A new low modulus beta Ti-Nb alloy with low elastic modulus and excellent corrosion resistance is currently under consideration as a surgical implant material. The usefulness of such materials can be dramatically enhanced if their surface structure and surface chemistry can be controlled. This control is achieved by attaching a self assembled monolayer (SAM) based on 11-chloroacetyl-1-undecylphosphonic acid, CAUDPA, to the surface and immobilization of a peptide to the monolayer. The SAM is characterized by Fourier Transform Infrared Spectroscopy (FTIR) and X-ray Photoelectron Spectroscopy (XPS) at two different takeoff angles. The CAUDPA molecules were covalently bonded on the substrate in a configuration in which the phosphonic group turns toward the Ti45Nb while the acetyl chloride end group tail turns to the topmost surface.
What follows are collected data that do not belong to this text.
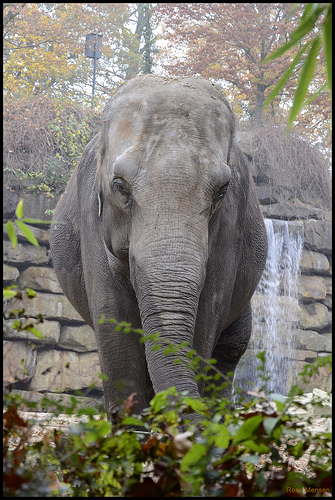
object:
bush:
[21, 392, 329, 492]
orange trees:
[0, 0, 141, 103]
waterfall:
[232, 218, 305, 405]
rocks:
[254, 164, 332, 217]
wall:
[2, 174, 334, 418]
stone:
[4, 240, 49, 267]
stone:
[17, 263, 64, 293]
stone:
[56, 322, 97, 353]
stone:
[278, 244, 329, 274]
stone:
[298, 300, 334, 331]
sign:
[84, 33, 102, 58]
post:
[91, 34, 98, 110]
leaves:
[198, 418, 234, 450]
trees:
[161, 23, 332, 162]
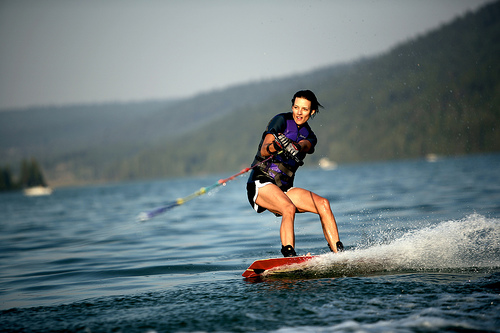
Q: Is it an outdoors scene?
A: Yes, it is outdoors.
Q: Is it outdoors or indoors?
A: It is outdoors.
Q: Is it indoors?
A: No, it is outdoors.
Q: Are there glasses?
A: No, there are no glasses.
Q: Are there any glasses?
A: No, there are no glasses.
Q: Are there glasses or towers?
A: No, there are no glasses or towers.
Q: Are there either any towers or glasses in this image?
A: No, there are no glasses or towers.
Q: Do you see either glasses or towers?
A: No, there are no glasses or towers.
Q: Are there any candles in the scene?
A: No, there are no candles.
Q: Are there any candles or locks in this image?
A: No, there are no candles or locks.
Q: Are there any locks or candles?
A: No, there are no candles or locks.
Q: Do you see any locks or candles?
A: No, there are no candles or locks.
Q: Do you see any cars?
A: No, there are no cars.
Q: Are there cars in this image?
A: No, there are no cars.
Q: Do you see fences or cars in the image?
A: No, there are no cars or fences.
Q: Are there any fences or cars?
A: No, there are no cars or fences.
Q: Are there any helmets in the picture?
A: No, there are no helmets.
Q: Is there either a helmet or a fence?
A: No, there are no helmets or fences.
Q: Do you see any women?
A: Yes, there is a woman.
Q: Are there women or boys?
A: Yes, there is a woman.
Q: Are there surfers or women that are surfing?
A: Yes, the woman is surfing.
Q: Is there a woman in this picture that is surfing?
A: Yes, there is a woman that is surfing.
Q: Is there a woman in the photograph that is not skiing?
A: Yes, there is a woman that is surfing.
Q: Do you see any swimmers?
A: No, there are no swimmers.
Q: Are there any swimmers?
A: No, there are no swimmers.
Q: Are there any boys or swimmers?
A: No, there are no swimmers or boys.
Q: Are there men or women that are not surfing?
A: No, there is a woman but she is surfing.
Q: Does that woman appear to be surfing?
A: Yes, the woman is surfing.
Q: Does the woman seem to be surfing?
A: Yes, the woman is surfing.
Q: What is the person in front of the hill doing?
A: The woman is surfing.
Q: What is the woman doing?
A: The woman is surfing.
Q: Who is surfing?
A: The woman is surfing.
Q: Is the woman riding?
A: No, the woman is surfing.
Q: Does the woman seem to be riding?
A: No, the woman is surfing.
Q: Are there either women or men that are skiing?
A: No, there is a woman but she is surfing.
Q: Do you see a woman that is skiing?
A: No, there is a woman but she is surfing.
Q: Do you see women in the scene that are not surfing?
A: No, there is a woman but she is surfing.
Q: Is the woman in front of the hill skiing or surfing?
A: The woman is surfing.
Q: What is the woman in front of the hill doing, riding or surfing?
A: The woman is surfing.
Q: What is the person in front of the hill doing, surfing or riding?
A: The woman is surfing.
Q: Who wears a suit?
A: The woman wears a suit.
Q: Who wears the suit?
A: The woman wears a suit.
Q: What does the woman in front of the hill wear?
A: The woman wears a suit.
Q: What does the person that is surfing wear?
A: The woman wears a suit.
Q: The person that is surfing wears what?
A: The woman wears a suit.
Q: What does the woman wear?
A: The woman wears a suit.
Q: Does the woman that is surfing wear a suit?
A: Yes, the woman wears a suit.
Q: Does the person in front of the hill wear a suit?
A: Yes, the woman wears a suit.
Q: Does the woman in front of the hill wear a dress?
A: No, the woman wears a suit.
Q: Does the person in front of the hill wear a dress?
A: No, the woman wears a suit.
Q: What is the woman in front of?
A: The woman is in front of the hill.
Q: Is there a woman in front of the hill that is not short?
A: Yes, there is a woman in front of the hill.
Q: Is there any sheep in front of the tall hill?
A: No, there is a woman in front of the hill.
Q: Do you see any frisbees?
A: No, there are no frisbees.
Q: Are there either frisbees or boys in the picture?
A: No, there are no frisbees or boys.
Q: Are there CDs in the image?
A: No, there are no cds.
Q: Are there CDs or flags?
A: No, there are no CDs or flags.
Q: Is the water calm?
A: Yes, the water is calm.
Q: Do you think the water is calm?
A: Yes, the water is calm.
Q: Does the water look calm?
A: Yes, the water is calm.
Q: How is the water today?
A: The water is calm.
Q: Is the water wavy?
A: No, the water is calm.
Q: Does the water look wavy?
A: No, the water is calm.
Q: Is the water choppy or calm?
A: The water is calm.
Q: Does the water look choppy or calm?
A: The water is calm.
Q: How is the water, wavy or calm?
A: The water is calm.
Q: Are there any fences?
A: No, there are no fences.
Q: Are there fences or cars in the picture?
A: No, there are no fences or cars.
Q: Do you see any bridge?
A: No, there are no bridges.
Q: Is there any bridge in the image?
A: No, there are no bridges.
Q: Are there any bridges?
A: No, there are no bridges.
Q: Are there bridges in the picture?
A: No, there are no bridges.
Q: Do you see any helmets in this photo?
A: No, there are no helmets.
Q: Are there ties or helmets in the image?
A: No, there are no helmets or ties.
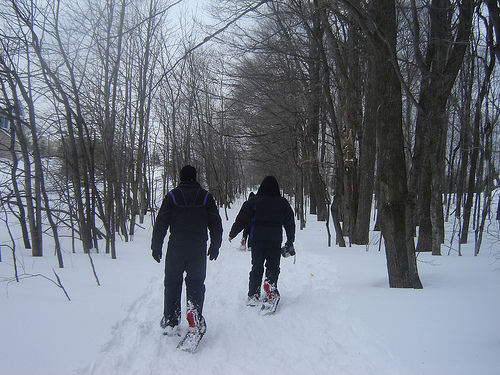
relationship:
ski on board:
[257, 292, 279, 317] [187, 309, 195, 329]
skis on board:
[168, 230, 362, 282] [117, 267, 247, 357]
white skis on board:
[152, 277, 293, 359] [259, 283, 282, 315]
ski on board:
[175, 312, 208, 354] [150, 279, 295, 367]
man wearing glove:
[151, 163, 223, 353] [203, 242, 222, 260]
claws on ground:
[293, 237, 330, 302] [31, 192, 498, 328]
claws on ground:
[170, 308, 210, 359] [11, 225, 498, 372]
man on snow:
[151, 163, 223, 353] [0, 151, 497, 373]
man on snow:
[234, 170, 302, 315] [0, 151, 497, 373]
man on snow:
[228, 173, 295, 318] [246, 317, 304, 361]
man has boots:
[147, 161, 224, 348] [157, 298, 206, 335]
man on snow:
[147, 161, 224, 348] [0, 151, 497, 373]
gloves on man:
[140, 244, 233, 269] [147, 158, 231, 350]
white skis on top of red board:
[152, 277, 293, 359] [146, 331, 227, 375]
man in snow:
[228, 173, 295, 318] [0, 290, 471, 375]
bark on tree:
[416, 171, 446, 256] [376, 171, 443, 329]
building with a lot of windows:
[72, 183, 156, 355] [2, 161, 496, 311]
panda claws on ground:
[192, 274, 306, 370] [1, 156, 496, 373]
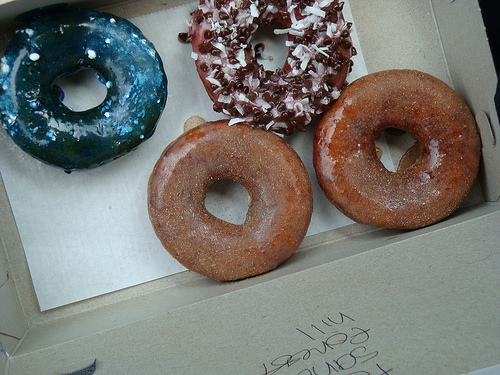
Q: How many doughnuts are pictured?
A: Four.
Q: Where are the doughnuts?
A: In a box.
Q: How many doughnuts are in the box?
A: 4.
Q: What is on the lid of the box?
A: Writing.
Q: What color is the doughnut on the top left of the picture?
A: Blue.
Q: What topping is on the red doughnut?
A: Coconut and chocolate chips.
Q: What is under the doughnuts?
A: Paper.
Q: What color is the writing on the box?
A: Black.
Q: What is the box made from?
A: Cardboard.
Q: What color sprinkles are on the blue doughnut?
A: White.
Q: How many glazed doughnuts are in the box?
A: 2.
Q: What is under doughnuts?
A: Parchment paper.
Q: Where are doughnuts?
A: Cardboard box.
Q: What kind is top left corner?
A: Blue doughnut with glaze.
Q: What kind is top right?
A: Chocolate with coconut.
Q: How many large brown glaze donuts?
A: 2.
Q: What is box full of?
A: Different colored donuts.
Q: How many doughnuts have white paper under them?
A: 4.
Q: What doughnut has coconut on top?
A: The one at the top right.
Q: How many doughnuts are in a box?
A: 4.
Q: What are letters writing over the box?
A: The types of doughnuts.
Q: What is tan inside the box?
A: 2 of the doughnuts.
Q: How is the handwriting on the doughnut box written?
A: Upside down and in pencil.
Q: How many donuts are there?
A: Four.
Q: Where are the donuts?
A: A box.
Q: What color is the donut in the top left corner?
A: Blue.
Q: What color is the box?
A: White.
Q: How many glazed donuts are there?
A: Two.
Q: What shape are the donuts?
A: Circles.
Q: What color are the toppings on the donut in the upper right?
A: Black and white.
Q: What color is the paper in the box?
A: White.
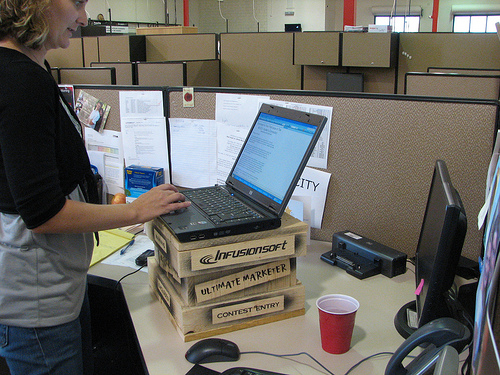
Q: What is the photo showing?
A: It is showing an office.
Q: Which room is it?
A: It is an office.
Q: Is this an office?
A: Yes, it is an office.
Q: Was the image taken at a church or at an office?
A: It was taken at an office.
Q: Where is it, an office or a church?
A: It is an office.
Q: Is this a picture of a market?
A: No, the picture is showing an office.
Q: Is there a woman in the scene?
A: Yes, there is a woman.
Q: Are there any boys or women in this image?
A: Yes, there is a woman.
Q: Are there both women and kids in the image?
A: No, there is a woman but no children.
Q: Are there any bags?
A: No, there are no bags.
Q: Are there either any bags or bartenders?
A: No, there are no bags or bartenders.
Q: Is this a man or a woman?
A: This is a woman.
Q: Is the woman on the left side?
A: Yes, the woman is on the left of the image.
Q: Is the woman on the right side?
A: No, the woman is on the left of the image.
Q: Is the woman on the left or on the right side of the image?
A: The woman is on the left of the image.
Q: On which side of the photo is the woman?
A: The woman is on the left of the image.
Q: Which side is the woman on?
A: The woman is on the left of the image.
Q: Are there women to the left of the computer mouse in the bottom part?
A: Yes, there is a woman to the left of the mouse.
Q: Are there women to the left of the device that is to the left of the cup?
A: Yes, there is a woman to the left of the mouse.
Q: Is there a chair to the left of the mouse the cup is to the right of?
A: No, there is a woman to the left of the computer mouse.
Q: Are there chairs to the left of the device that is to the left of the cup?
A: No, there is a woman to the left of the computer mouse.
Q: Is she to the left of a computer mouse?
A: Yes, the woman is to the left of a computer mouse.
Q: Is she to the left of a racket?
A: No, the woman is to the left of a computer mouse.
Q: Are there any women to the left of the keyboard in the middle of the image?
A: Yes, there is a woman to the left of the keyboard.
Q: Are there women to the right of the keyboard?
A: No, the woman is to the left of the keyboard.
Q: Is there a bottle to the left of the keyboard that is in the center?
A: No, there is a woman to the left of the keyboard.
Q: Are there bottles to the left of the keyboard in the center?
A: No, there is a woman to the left of the keyboard.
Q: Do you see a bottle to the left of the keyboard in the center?
A: No, there is a woman to the left of the keyboard.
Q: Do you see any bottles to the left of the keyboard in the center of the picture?
A: No, there is a woman to the left of the keyboard.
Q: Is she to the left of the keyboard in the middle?
A: Yes, the woman is to the left of the keyboard.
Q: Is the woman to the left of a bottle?
A: No, the woman is to the left of the keyboard.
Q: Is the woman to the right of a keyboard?
A: No, the woman is to the left of a keyboard.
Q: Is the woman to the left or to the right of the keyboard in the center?
A: The woman is to the left of the keyboard.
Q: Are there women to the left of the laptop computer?
A: Yes, there is a woman to the left of the laptop computer.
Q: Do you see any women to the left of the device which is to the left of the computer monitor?
A: Yes, there is a woman to the left of the laptop computer.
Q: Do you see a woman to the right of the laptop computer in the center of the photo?
A: No, the woman is to the left of the laptop.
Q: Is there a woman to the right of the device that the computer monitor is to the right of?
A: No, the woman is to the left of the laptop.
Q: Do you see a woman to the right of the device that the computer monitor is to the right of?
A: No, the woman is to the left of the laptop.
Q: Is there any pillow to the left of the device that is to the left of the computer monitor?
A: No, there is a woman to the left of the laptop.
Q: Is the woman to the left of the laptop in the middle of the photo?
A: Yes, the woman is to the left of the laptop.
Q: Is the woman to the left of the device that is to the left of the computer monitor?
A: Yes, the woman is to the left of the laptop.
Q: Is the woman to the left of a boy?
A: No, the woman is to the left of the laptop.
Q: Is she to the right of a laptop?
A: No, the woman is to the left of a laptop.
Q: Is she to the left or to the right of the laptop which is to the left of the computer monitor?
A: The woman is to the left of the laptop computer.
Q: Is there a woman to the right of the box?
A: No, the woman is to the left of the box.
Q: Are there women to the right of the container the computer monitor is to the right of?
A: No, the woman is to the left of the box.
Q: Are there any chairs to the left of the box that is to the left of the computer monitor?
A: No, there is a woman to the left of the box.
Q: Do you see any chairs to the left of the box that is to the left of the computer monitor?
A: No, there is a woman to the left of the box.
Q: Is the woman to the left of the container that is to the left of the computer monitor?
A: Yes, the woman is to the left of the box.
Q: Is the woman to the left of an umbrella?
A: No, the woman is to the left of the box.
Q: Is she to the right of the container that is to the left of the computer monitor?
A: No, the woman is to the left of the box.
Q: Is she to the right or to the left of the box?
A: The woman is to the left of the box.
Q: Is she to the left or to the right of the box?
A: The woman is to the left of the box.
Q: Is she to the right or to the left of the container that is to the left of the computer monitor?
A: The woman is to the left of the box.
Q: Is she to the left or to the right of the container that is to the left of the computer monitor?
A: The woman is to the left of the box.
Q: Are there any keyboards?
A: Yes, there is a keyboard.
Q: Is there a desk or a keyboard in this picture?
A: Yes, there is a keyboard.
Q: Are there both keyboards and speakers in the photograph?
A: No, there is a keyboard but no speakers.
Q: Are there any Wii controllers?
A: No, there are no Wii controllers.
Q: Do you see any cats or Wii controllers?
A: No, there are no Wii controllers or cats.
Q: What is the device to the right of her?
A: The device is a keyboard.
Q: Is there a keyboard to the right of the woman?
A: Yes, there is a keyboard to the right of the woman.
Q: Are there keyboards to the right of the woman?
A: Yes, there is a keyboard to the right of the woman.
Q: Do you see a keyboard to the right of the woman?
A: Yes, there is a keyboard to the right of the woman.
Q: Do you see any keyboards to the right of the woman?
A: Yes, there is a keyboard to the right of the woman.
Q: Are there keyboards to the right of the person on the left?
A: Yes, there is a keyboard to the right of the woman.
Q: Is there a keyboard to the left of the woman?
A: No, the keyboard is to the right of the woman.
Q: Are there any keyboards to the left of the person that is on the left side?
A: No, the keyboard is to the right of the woman.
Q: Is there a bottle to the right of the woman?
A: No, there is a keyboard to the right of the woman.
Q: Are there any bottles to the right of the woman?
A: No, there is a keyboard to the right of the woman.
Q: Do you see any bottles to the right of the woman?
A: No, there is a keyboard to the right of the woman.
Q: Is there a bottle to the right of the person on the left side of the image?
A: No, there is a keyboard to the right of the woman.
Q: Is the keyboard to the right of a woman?
A: Yes, the keyboard is to the right of a woman.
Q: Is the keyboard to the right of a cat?
A: No, the keyboard is to the right of a woman.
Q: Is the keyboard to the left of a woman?
A: No, the keyboard is to the right of a woman.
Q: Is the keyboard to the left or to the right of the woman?
A: The keyboard is to the right of the woman.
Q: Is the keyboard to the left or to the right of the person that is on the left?
A: The keyboard is to the right of the woman.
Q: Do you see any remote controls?
A: No, there are no remote controls.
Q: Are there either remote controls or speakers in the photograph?
A: No, there are no remote controls or speakers.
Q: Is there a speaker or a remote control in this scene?
A: No, there are no remote controls or speakers.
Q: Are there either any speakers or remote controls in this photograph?
A: No, there are no remote controls or speakers.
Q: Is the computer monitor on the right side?
A: Yes, the computer monitor is on the right of the image.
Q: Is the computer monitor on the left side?
A: No, the computer monitor is on the right of the image.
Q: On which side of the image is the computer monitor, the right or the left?
A: The computer monitor is on the right of the image.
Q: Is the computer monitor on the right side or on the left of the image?
A: The computer monitor is on the right of the image.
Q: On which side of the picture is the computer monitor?
A: The computer monitor is on the right of the image.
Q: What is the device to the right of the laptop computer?
A: The device is a computer monitor.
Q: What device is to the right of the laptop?
A: The device is a computer monitor.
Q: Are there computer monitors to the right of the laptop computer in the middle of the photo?
A: Yes, there is a computer monitor to the right of the laptop.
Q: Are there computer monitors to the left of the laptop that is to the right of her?
A: No, the computer monitor is to the right of the laptop.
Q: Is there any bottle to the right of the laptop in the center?
A: No, there is a computer monitor to the right of the laptop.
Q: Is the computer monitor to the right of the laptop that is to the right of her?
A: Yes, the computer monitor is to the right of the laptop.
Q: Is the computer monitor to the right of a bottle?
A: No, the computer monitor is to the right of the laptop.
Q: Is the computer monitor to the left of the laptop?
A: No, the computer monitor is to the right of the laptop.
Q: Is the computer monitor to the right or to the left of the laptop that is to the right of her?
A: The computer monitor is to the right of the laptop.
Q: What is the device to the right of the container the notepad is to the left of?
A: The device is a computer monitor.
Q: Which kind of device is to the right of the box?
A: The device is a computer monitor.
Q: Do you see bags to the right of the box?
A: No, there is a computer monitor to the right of the box.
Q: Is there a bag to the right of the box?
A: No, there is a computer monitor to the right of the box.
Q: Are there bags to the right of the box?
A: No, there is a computer monitor to the right of the box.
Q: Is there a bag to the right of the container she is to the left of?
A: No, there is a computer monitor to the right of the box.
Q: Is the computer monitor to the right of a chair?
A: No, the computer monitor is to the right of the box.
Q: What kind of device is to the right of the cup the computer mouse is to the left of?
A: The device is a computer monitor.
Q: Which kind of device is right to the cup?
A: The device is a computer monitor.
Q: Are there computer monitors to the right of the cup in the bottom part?
A: Yes, there is a computer monitor to the right of the cup.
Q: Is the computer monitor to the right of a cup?
A: Yes, the computer monitor is to the right of a cup.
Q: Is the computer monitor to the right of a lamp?
A: No, the computer monitor is to the right of a cup.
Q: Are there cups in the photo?
A: Yes, there is a cup.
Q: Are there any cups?
A: Yes, there is a cup.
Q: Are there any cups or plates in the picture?
A: Yes, there is a cup.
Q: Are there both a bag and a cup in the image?
A: No, there is a cup but no bags.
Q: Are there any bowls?
A: No, there are no bowls.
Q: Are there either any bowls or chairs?
A: No, there are no bowls or chairs.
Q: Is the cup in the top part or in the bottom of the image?
A: The cup is in the bottom of the image.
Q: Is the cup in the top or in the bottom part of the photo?
A: The cup is in the bottom of the image.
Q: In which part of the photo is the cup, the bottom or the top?
A: The cup is in the bottom of the image.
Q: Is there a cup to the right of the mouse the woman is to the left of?
A: Yes, there is a cup to the right of the computer mouse.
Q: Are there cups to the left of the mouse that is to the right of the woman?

In such configuration sequential in situ reaction is possible by exchange between the chloride and a biological molecule. Such biological molecule is the arginine-glycine-aspartic acid-cysteine, RGDC, small amino acid sequence present in many molecules of the extracellular matrix. Preliminary cell culture in-vitro result shows an improvement of the response of osteoblast cells to Ti45Nb after the peptide immobilization.